Each of the translators has also added an afterword. Richard Askay addresses the connection between Heidegger’s philosophy and psychology by way of a helpful historical review. Askay shows that Heidegger was not adverse to the possibilities of a psychoanalytic appropriation of his existential analysis, as can be gathered from his criticisms of Ludwig Binswanger (largely for failing to appreciate the difference between ontic and ontological levels of analysis) and his support for Boss’ form of Daseinsanalysis. Askay also succinctly reviews Heidegger’s dual reaction to Freudian psychoanalysis, though it is clear that Heidegger’s discomfiture with the scientism of Freud’s “metapsychology” far outweighs a “more conciliatory” attitude – at least according to Boss – towards Freud’s liberating, “therapeutic techniques.” Franz Mayr’s afterword is erudite, highly condensed, and, at times, speculative to a fault. In fewer than seventeen pages he attempts to (a) chart major differences between German and English as sources of different worldviews, (b) trace Heidegger’s philosophy of language throughout his writings (in its opposition to both representational and expressive theories of language), and (c) review Heidegger’s thoughts on translation. As for the differences between German and English, the author provides interesting material for further discussion and debate. But his contrast of the two languages strikes me as particularly forced, especially when he maintains, for example, that German is “more holistic, historically oriented” than English, that “for the English speaker, language is predominantly an instrument…” and that “the English language has an atomistic view of being, which tends to reduce being to discrete entities and objects.” In protest, I am tempted to cite the names of such English speakers as Shakespeare, Wordsworth, or Dylan Thomas – not to mention such historians as Hume and Gibbon or the sometimes dominant Platonist and idealist traditions within British thought (represented by the likes of Shaftesbury and Berkeley, Cudworth and More, Bradley and Whitehead).
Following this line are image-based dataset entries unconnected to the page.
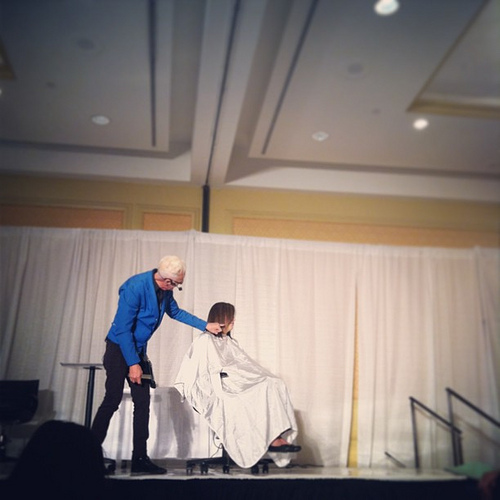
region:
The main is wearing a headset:
[135, 231, 197, 303]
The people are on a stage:
[31, 233, 463, 490]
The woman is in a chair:
[152, 275, 310, 474]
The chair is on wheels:
[172, 437, 288, 483]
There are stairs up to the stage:
[389, 360, 499, 469]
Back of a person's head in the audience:
[10, 411, 112, 498]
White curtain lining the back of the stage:
[21, 226, 472, 447]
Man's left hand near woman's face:
[192, 307, 249, 346]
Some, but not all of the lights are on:
[296, 40, 451, 172]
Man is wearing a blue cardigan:
[93, 253, 220, 391]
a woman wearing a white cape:
[172, 301, 303, 468]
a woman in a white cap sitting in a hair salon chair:
[176, 301, 303, 473]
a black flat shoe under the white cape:
[270, 442, 302, 453]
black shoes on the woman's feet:
[265, 443, 299, 453]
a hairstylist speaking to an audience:
[92, 254, 224, 473]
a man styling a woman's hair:
[91, 253, 226, 476]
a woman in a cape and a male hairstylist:
[86, 255, 302, 476]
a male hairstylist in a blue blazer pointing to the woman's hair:
[92, 252, 227, 474]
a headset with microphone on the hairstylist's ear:
[163, 275, 187, 292]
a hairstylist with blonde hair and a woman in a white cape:
[88, 253, 303, 478]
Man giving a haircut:
[95, 249, 197, 475]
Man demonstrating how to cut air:
[81, 244, 216, 478]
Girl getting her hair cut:
[190, 293, 320, 459]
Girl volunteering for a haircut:
[184, 298, 308, 463]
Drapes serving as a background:
[192, 231, 353, 468]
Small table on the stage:
[57, 359, 114, 479]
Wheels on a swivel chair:
[177, 457, 277, 475]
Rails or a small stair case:
[401, 376, 498, 463]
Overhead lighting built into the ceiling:
[404, 110, 439, 131]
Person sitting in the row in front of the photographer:
[8, 401, 122, 498]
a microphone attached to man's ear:
[161, 249, 188, 302]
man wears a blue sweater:
[103, 267, 209, 364]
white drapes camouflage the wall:
[6, 221, 496, 496]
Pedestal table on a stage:
[33, 339, 140, 499]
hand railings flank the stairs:
[406, 371, 499, 474]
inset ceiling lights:
[295, 1, 442, 176]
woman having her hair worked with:
[178, 299, 300, 469]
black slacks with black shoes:
[67, 341, 169, 499]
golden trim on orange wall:
[4, 162, 499, 239]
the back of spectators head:
[4, 411, 136, 498]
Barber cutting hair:
[87, 201, 321, 472]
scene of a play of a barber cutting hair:
[15, 194, 442, 451]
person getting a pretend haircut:
[162, 266, 314, 481]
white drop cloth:
[179, 323, 302, 472]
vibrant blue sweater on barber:
[94, 258, 223, 400]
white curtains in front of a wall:
[148, 206, 415, 446]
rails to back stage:
[387, 380, 497, 455]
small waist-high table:
[22, 326, 174, 499]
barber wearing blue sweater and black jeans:
[86, 249, 194, 484]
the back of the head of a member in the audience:
[22, 392, 105, 498]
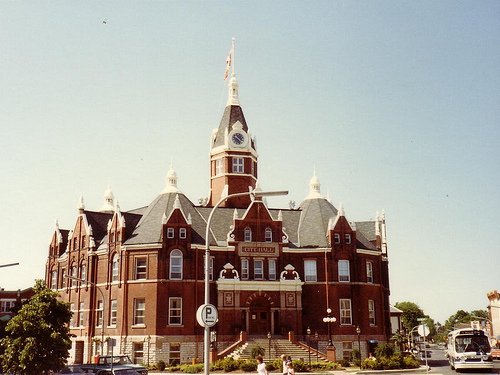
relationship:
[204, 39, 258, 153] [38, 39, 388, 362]
clock tower on building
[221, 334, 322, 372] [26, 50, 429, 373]
stairs leading to building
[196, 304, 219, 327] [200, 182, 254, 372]
sign on pole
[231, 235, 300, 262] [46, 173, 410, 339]
sign on front of building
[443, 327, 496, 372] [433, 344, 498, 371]
bus on road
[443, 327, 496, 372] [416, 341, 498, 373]
bus on road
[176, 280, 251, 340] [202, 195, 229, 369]
sign on pole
In general, the translation is quite good. For the most part, Heidegger’s formulations are rendered into easily readable and highly accessible prose without losing the exacting standards of the philosopher for whom language is “the house of being.” For example, Heidegger’s distinctive use of Vernehmen is aptly captured by the translation “receiving-perceiving”; Körper as “corporeal thing” (in contrast to Leib as “body”); Leiben as “bodying forth.” In addition, the translators frequently and helpfully cite the German word immediately following the translation. It is also quite advantageous to have the German pagination indicated in the margins of the text. In short, the translation is well done and can be recommended to students whose comprehension of German is insufficient. However, there is need for vigilance, as in any translation. For instance, on p. 74 of the translation, the authors translate “Die Offenständigkeit des Menschen für das Seiende” as “the human being’s being-open to being.” Though the translators otherwise translate ’Seiende’ in this context as ’beings,’ in the cited line they misleadingly translate it as ’being.’ This sort of miscue is important, given Heidegger’s insistence on the difference between Sein and Seiendes. Also worthy of mention in passing is the regrettable lack of accents for Greek words and some proofreading miscues (see pp. 43n and 157n and the lack of an indication of the end of the quotation from Dr. Hegglin, which occurs on p. 102 of the German original). But these and other misgivings mentioned earlier aside, the translators deserve a great deal of credit. Their estimable translation of the important Zollikon Seminars is a valuable and most welcome contribution to the study of Heidegger in English.